__EXERCISE AIM__
Calculate how many lines in the following records hold the word "depth", and report that number without comment.
|---|
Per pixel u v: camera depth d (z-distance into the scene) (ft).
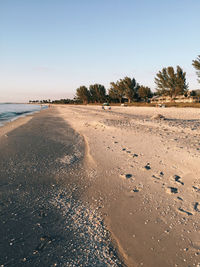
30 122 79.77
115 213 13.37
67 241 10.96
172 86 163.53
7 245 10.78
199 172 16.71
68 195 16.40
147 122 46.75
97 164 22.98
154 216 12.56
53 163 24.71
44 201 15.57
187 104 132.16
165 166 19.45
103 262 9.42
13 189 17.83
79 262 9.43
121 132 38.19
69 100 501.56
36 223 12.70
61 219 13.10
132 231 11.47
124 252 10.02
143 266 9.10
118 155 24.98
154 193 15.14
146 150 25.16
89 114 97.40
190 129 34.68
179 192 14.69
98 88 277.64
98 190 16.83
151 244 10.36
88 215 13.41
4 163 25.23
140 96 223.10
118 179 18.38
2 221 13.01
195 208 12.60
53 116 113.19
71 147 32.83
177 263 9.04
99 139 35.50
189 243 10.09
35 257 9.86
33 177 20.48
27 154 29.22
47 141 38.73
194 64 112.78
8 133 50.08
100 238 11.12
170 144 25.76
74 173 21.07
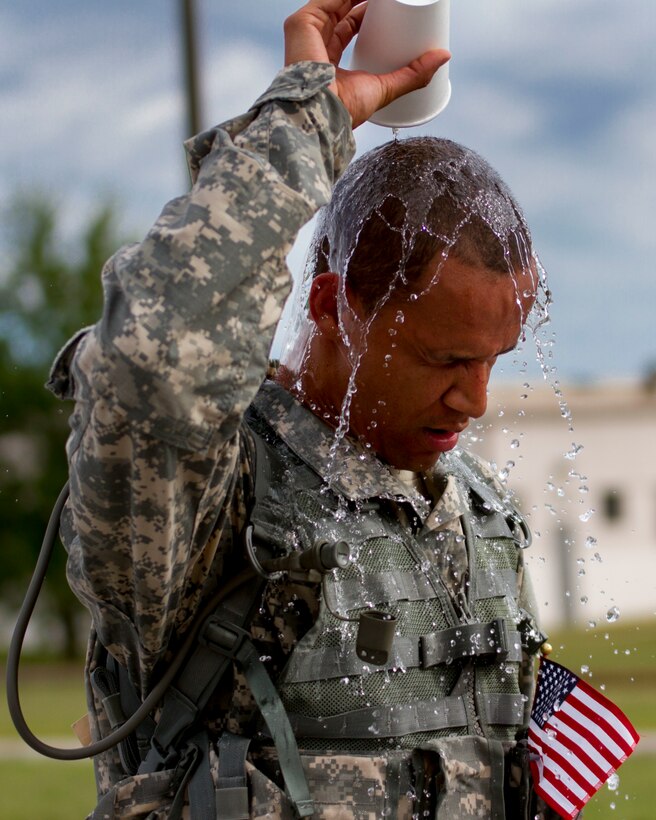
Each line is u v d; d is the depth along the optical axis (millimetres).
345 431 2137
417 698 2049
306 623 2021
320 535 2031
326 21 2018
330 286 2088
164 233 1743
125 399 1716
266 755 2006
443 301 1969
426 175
|---|
__SOLUTION BELOW__
2